Gerade Universitäten wie die UZH, die mitten in der Stadt gelegen seien, eigneten sich hervorragend, um ein Ort der Debatte und Begegnung zu sein. In Zeiten auseinanderdriftender gesellschaftlicher Kräfte sei dies umso wichtiger.

Die Universität Zürich sei schon heute eng mit der Weltgesundheitsorganisation verbunden, wie UZH-Rektor Michael Schaepman in der Begrüssung zur Veranstaltung betonte hatte. Die WHO arbeitet weltweit mit mehr als 800 Forschungsinstitutionen zusammen – vier davon befinden sich an der Universität Zürich (vgl. Kasten). Sir Jeremy Farrar möchte diese Kooperationen weiter ausbauen und die Hochschulen noch wirksamer in die Arbeit der WHO einbeziehen.

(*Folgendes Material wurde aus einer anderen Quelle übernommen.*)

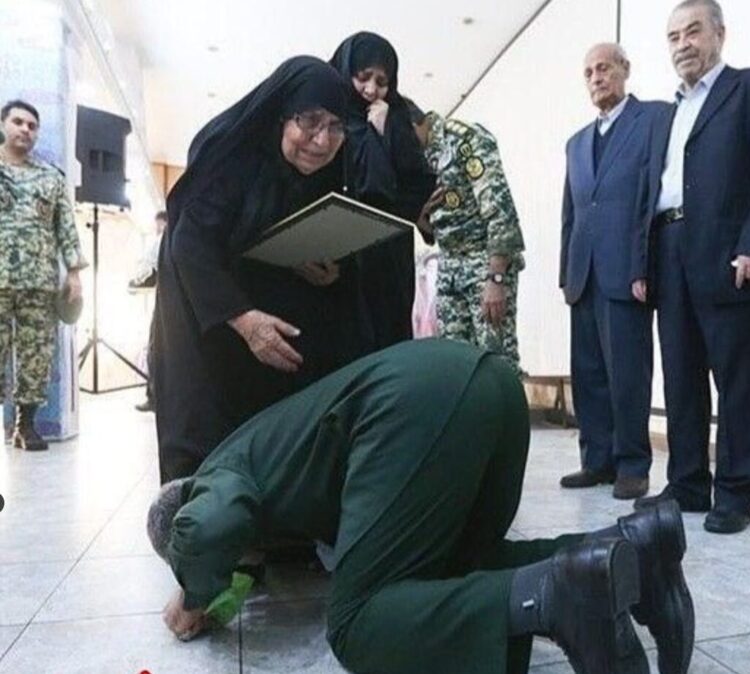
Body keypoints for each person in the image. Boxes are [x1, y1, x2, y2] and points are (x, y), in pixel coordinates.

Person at [147, 339, 694, 674]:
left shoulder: (213, 476)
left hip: (417, 409)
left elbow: (207, 524)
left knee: (358, 624)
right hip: (487, 385)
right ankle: (635, 550)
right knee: (449, 574)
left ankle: (554, 598)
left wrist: (195, 589)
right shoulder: (265, 455)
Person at [152, 56, 369, 483]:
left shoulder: (312, 172)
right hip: (207, 314)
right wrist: (247, 322)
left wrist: (310, 264)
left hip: (259, 324)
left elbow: (263, 236)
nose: (322, 141)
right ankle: (209, 527)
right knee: (205, 427)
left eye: (336, 127)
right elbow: (191, 244)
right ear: (281, 114)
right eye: (309, 121)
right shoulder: (233, 159)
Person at [636, 0, 750, 534]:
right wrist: (643, 262)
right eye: (673, 36)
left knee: (739, 376)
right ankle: (687, 483)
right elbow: (656, 189)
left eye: (693, 31)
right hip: (670, 249)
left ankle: (735, 492)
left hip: (727, 250)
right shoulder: (668, 111)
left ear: (719, 34)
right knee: (682, 374)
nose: (682, 43)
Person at [559, 45, 670, 500]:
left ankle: (632, 465)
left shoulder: (653, 120)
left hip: (627, 271)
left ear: (625, 70)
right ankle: (597, 460)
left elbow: (652, 198)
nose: (596, 77)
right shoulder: (576, 142)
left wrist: (645, 264)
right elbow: (571, 212)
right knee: (587, 373)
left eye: (604, 68)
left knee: (628, 373)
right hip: (583, 273)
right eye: (588, 72)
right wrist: (566, 273)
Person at [329, 32, 435, 350]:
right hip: (340, 254)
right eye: (363, 77)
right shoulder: (326, 117)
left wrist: (384, 133)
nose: (372, 89)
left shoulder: (397, 116)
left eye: (382, 81)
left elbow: (415, 183)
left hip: (388, 256)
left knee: (389, 341)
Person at [408, 100, 525, 376]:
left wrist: (495, 278)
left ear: (414, 124)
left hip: (484, 264)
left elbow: (500, 209)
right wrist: (417, 214)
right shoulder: (418, 157)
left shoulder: (464, 139)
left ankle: (507, 420)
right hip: (449, 266)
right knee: (457, 367)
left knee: (497, 362)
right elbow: (432, 227)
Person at [0, 99, 86, 451]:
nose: (25, 130)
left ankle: (25, 425)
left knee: (37, 355)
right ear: (4, 125)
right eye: (18, 122)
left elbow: (66, 227)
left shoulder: (50, 177)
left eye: (32, 126)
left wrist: (76, 274)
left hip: (40, 283)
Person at [131, 210, 167, 413]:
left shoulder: (164, 240)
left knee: (157, 349)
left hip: (168, 307)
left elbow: (146, 273)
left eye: (160, 226)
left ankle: (155, 398)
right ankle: (154, 397)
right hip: (165, 303)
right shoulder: (161, 242)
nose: (158, 230)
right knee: (156, 350)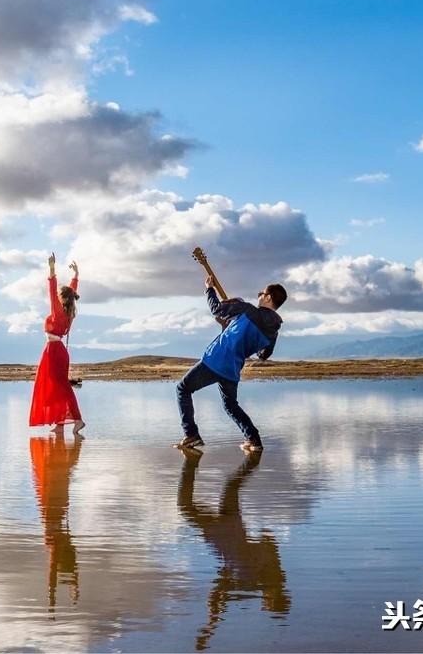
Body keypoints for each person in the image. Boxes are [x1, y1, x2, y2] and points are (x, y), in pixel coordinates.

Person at [178, 449, 290, 649]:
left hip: (223, 532)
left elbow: (219, 594)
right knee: (223, 489)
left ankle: (192, 460)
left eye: (268, 605)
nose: (265, 603)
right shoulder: (258, 577)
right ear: (275, 596)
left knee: (205, 497)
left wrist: (209, 627)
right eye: (270, 603)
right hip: (226, 529)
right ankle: (248, 458)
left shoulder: (253, 582)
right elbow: (267, 540)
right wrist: (210, 625)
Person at [174, 277, 287, 451]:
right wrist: (232, 330)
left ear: (269, 298)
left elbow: (216, 309)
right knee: (231, 405)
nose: (259, 295)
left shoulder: (248, 310)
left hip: (216, 360)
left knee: (182, 388)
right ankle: (254, 440)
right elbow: (263, 355)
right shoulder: (273, 331)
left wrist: (209, 289)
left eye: (261, 293)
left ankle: (191, 435)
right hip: (232, 368)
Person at [29, 253, 85, 435]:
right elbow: (71, 292)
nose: (57, 297)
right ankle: (60, 423)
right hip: (55, 350)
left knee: (60, 386)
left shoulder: (59, 311)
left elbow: (52, 290)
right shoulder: (68, 312)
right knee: (57, 386)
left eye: (59, 296)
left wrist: (52, 269)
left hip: (54, 351)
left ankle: (77, 420)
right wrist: (75, 276)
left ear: (61, 298)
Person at [30, 434, 83, 612]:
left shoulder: (56, 546)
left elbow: (55, 573)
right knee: (58, 469)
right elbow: (60, 573)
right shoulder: (57, 545)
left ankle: (57, 446)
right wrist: (69, 589)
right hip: (56, 503)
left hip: (55, 504)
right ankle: (57, 446)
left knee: (58, 469)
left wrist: (53, 597)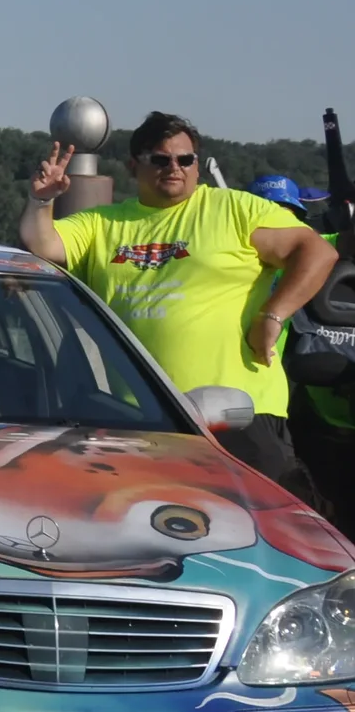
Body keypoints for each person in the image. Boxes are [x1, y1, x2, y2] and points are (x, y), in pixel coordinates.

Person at [24, 110, 335, 496]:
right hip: (138, 420)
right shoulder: (102, 223)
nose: (175, 167)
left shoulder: (236, 209)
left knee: (267, 535)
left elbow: (316, 252)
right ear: (133, 165)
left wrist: (273, 315)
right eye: (161, 158)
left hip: (240, 417)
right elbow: (43, 244)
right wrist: (41, 201)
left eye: (185, 159)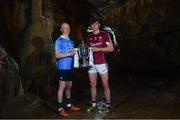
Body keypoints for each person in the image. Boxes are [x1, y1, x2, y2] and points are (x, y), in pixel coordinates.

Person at [85, 18, 114, 113]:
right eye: (92, 24)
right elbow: (87, 52)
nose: (94, 26)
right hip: (91, 64)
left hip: (102, 63)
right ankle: (93, 105)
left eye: (96, 24)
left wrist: (98, 49)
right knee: (92, 84)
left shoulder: (105, 35)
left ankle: (108, 105)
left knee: (105, 84)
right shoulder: (88, 37)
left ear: (99, 25)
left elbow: (111, 48)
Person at [55, 22, 80, 117]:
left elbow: (74, 54)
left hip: (70, 68)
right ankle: (60, 108)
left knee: (69, 86)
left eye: (68, 27)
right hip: (62, 67)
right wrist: (70, 54)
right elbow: (57, 55)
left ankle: (69, 105)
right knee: (62, 87)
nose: (67, 29)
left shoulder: (71, 41)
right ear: (61, 29)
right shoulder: (59, 40)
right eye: (65, 28)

Angeregte Diskussion unter der Leitung von Bioethikerin Nikola Biller-Andorno.

Getrennte Disziplinen

In diesem Zusammenhang forderte er Wissenschaftlerinnen und Wissenschaftler auf, sich noch mehr in die Diplomatie und Politik einzubringen. Zudem regte er an, die heutige Organisation der Hochschulen zu überdenken. Diese seien noch zu oft nach einzelnen Disziplinen getrennt organisiert. «Ich glaube, wir haben noch nicht herausgefunden, wie Multi- und Interdisziplinarität am besten funktioniert», so Farrar. Begegnungen über die Fachgrenzen hinaus sollten schon früh auf dem Bildungsweg junger Menschen ermöglicht werden – statt später aufwändig die entstandenen Gräben überwinden zu müssen.

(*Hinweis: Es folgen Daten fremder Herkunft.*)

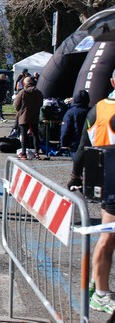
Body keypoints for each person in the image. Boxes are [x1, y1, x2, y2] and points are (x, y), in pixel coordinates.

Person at [67, 68, 115, 314]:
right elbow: (84, 147)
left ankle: (99, 281)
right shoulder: (102, 109)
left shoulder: (97, 108)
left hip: (106, 177)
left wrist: (75, 174)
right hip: (111, 180)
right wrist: (76, 174)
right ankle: (100, 292)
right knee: (108, 239)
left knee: (108, 239)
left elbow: (82, 147)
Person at [13, 76, 44, 160]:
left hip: (24, 116)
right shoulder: (39, 92)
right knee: (35, 134)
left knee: (24, 135)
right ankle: (37, 152)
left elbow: (16, 105)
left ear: (25, 83)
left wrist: (20, 110)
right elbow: (41, 104)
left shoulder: (23, 92)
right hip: (35, 115)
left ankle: (23, 153)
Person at [60, 90, 90, 158]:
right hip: (89, 144)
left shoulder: (70, 112)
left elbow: (66, 129)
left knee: (77, 166)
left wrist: (64, 143)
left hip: (75, 145)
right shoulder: (92, 111)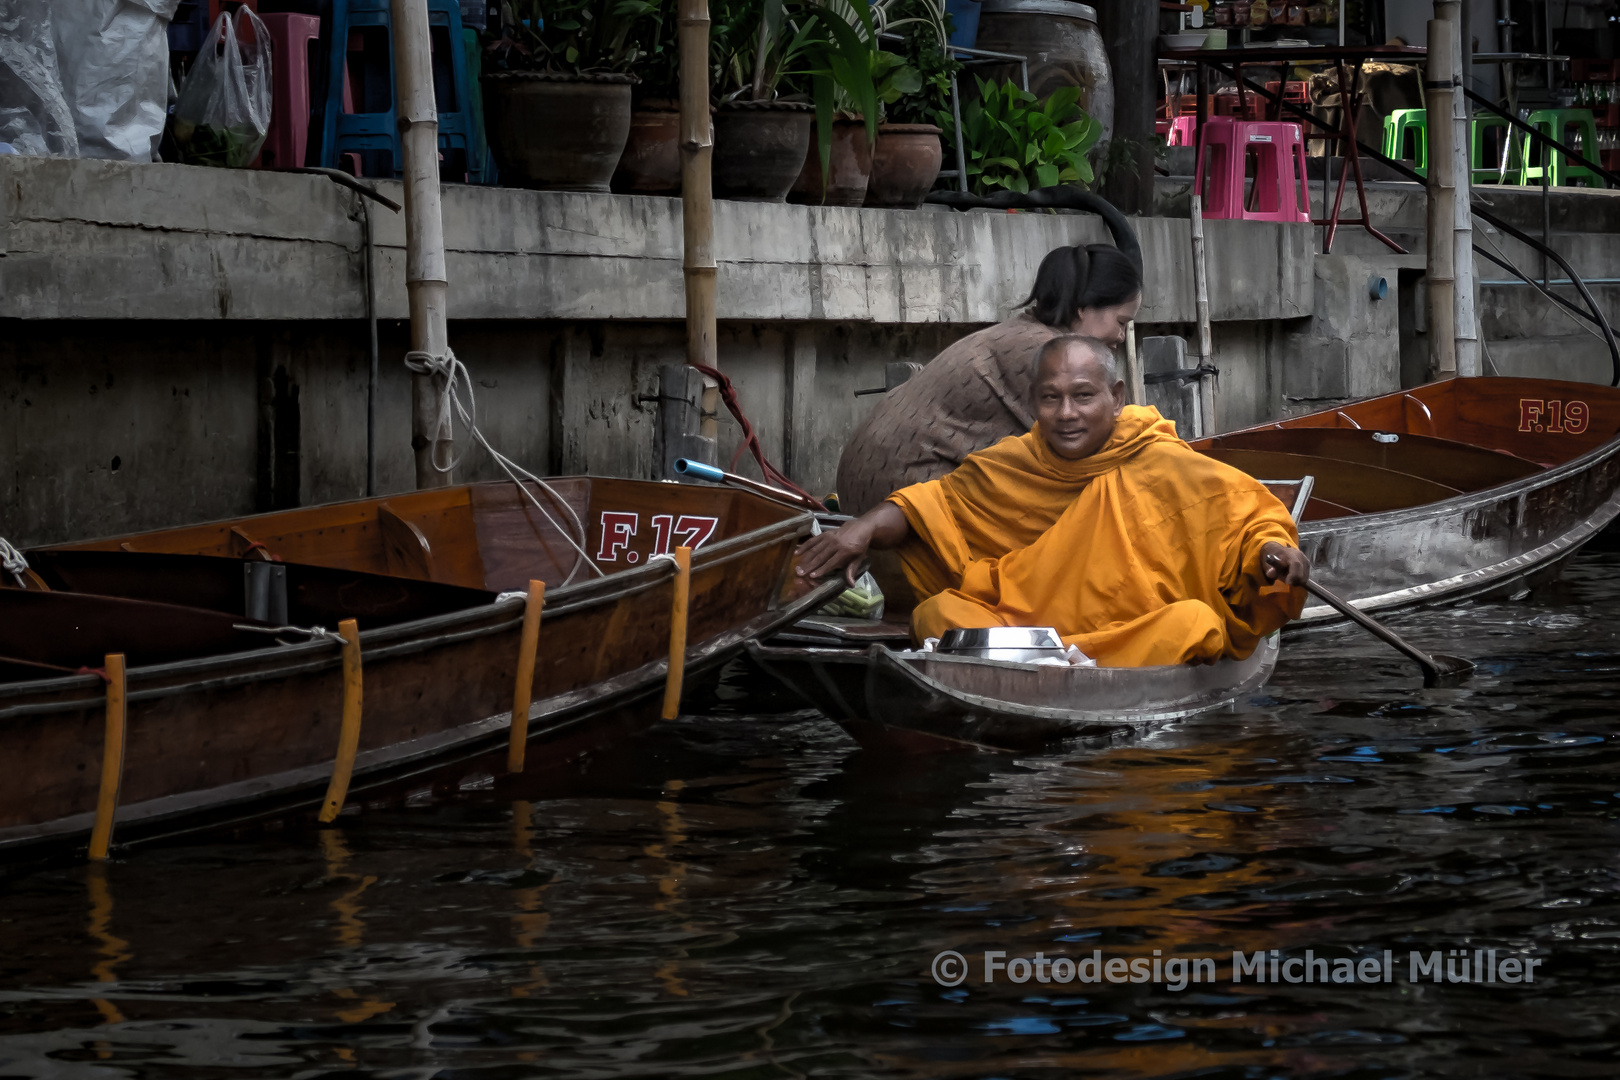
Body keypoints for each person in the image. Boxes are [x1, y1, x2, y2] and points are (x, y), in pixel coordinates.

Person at [799, 337, 1311, 668]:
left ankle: (1051, 666)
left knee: (1194, 624)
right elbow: (930, 506)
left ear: (1115, 395)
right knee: (938, 612)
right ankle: (1053, 664)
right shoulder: (1016, 461)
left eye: (1083, 396)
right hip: (1030, 627)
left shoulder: (1161, 460)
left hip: (1125, 634)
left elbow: (1246, 522)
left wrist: (1273, 553)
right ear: (1034, 402)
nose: (1066, 413)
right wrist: (860, 529)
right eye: (1051, 398)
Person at [834, 243, 1144, 515]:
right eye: (1121, 322)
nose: (1120, 336)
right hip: (897, 492)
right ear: (1084, 308)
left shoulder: (1025, 335)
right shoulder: (1047, 354)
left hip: (871, 481)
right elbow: (1104, 452)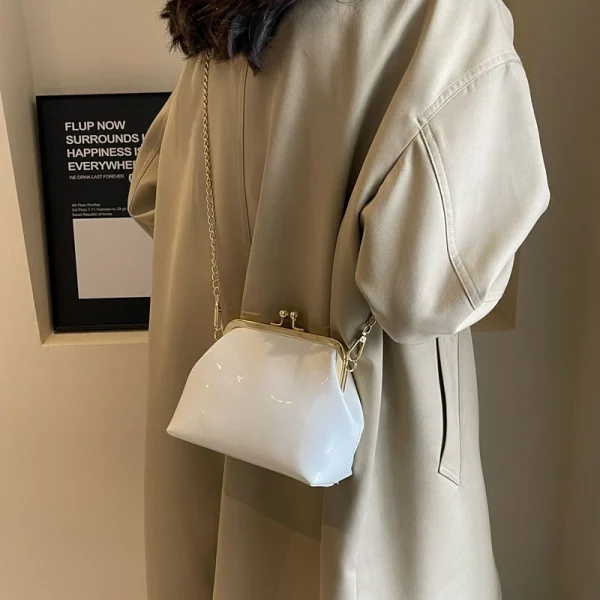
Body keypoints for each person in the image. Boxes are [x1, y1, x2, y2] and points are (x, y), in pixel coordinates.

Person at [128, 0, 550, 598]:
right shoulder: (441, 17)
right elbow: (422, 291)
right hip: (362, 459)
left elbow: (149, 192)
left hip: (211, 439)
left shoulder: (218, 19)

«Ich habe keine einfache Antwort», antwortete Farrar auf die Frage aus dem Publikum, wie die WHO der gestiegenen Unsicherheit in der Welt begegnen könne. Ein wichtiger Aspekt sei, dass Wissenschaft und internationale Organisationen ihr Tun noch mehr erklären und transparent machen. Es gelte, klar aufzuzeigen, was man weiss und was man nicht weiss. «Gleichzeitig müssen wir uns an dieses höhere Niveau von Unsicherheit gewöhnen», sagte Farrar. Dabei sei aber unbestritten, dass es neben Unsicherheit auch Wahrheiten gebe, so der Referent mit Blick auf Phänomene wie Fake-News und die Infragestellung aller Wissenschaft.

Als grosser Optimist glaube er trotz aller anstehenden Herausforderungen an die Menschheit. Teil der Lösung müsse sein: mehr Engagement und Einbezug. Dabei gebe es erfreuliche Fortschritte. So sei etwa der Einbezug von Patientinnen und Patienten in die Gestaltung klinischer Studien heute viel verbreiteter als früher.

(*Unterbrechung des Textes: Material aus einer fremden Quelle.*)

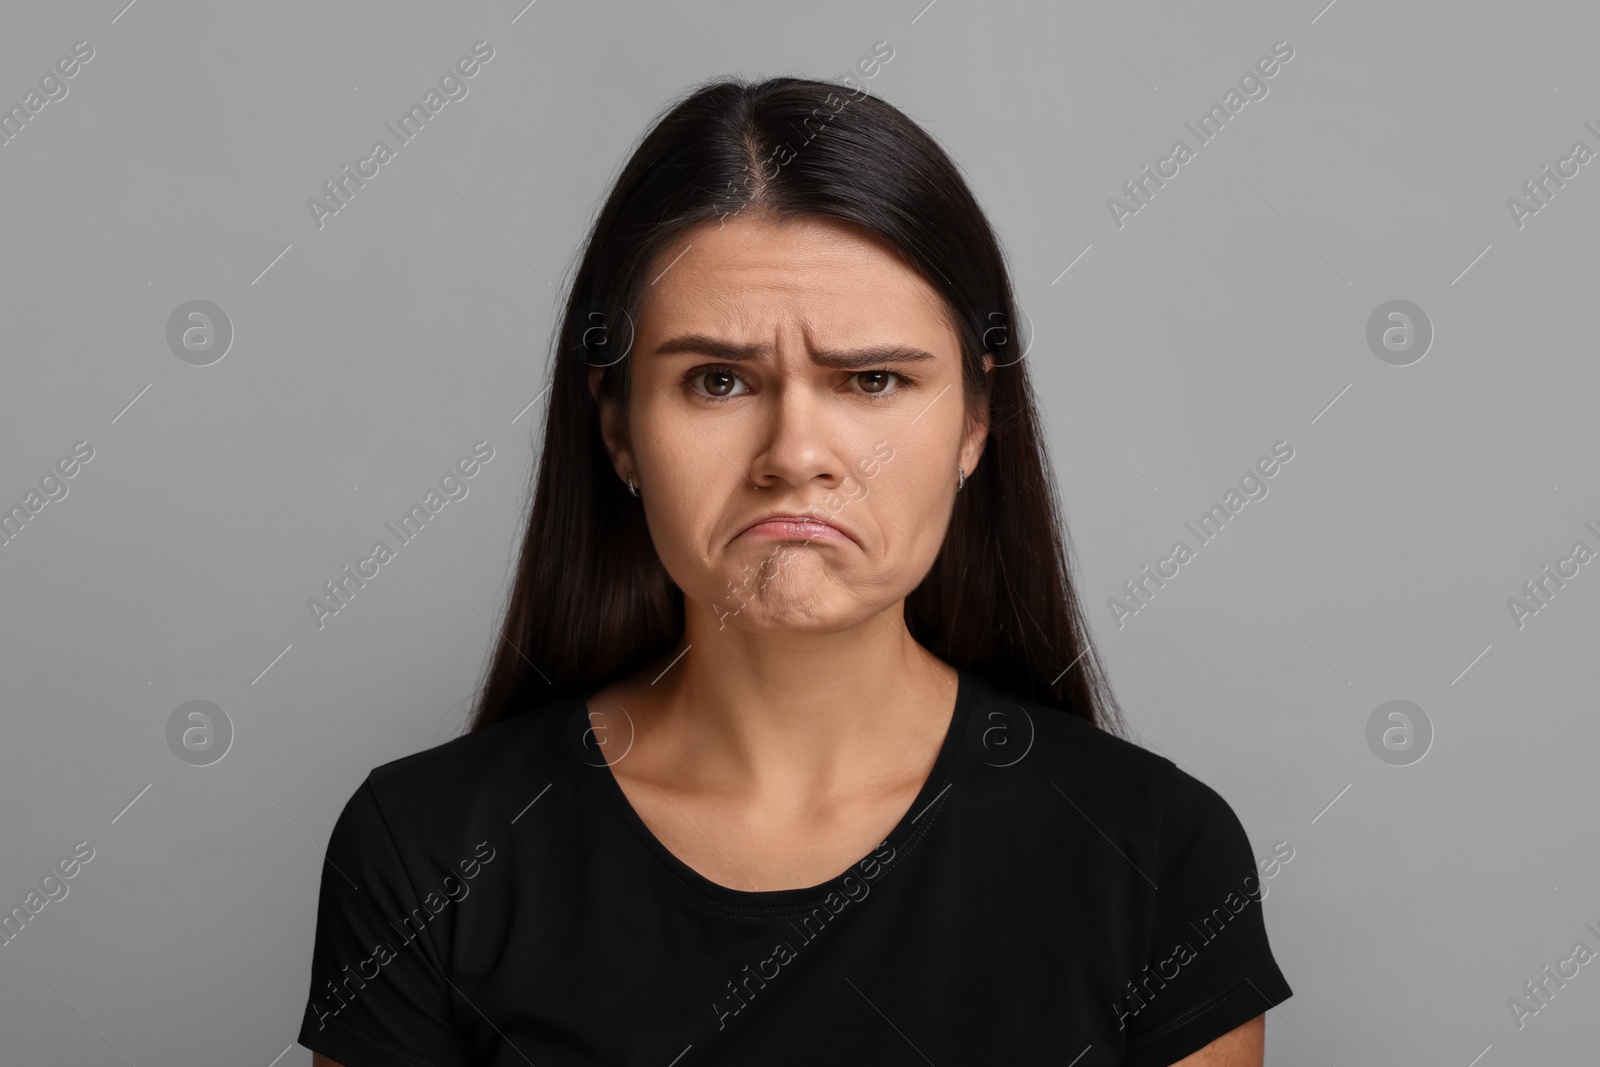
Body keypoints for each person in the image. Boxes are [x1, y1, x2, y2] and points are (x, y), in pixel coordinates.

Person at [299, 75, 1293, 1066]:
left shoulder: (1155, 856)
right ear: (618, 428)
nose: (795, 453)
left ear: (975, 423)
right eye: (718, 380)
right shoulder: (427, 852)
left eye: (871, 379)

Sein Optimismus hat Sir Jeremy Farrar schlussendlich auch zur Weltgesundheitsorganisation geführt. So wie Universitäten wichtige Orte der Debatte seien, könne auch eine Organisation wie die WHO die Menschen einander wieder näherbringen.

Der Vortrag des WHO-Chefwissenschaftlers interessierte viele UZH-Angehörige.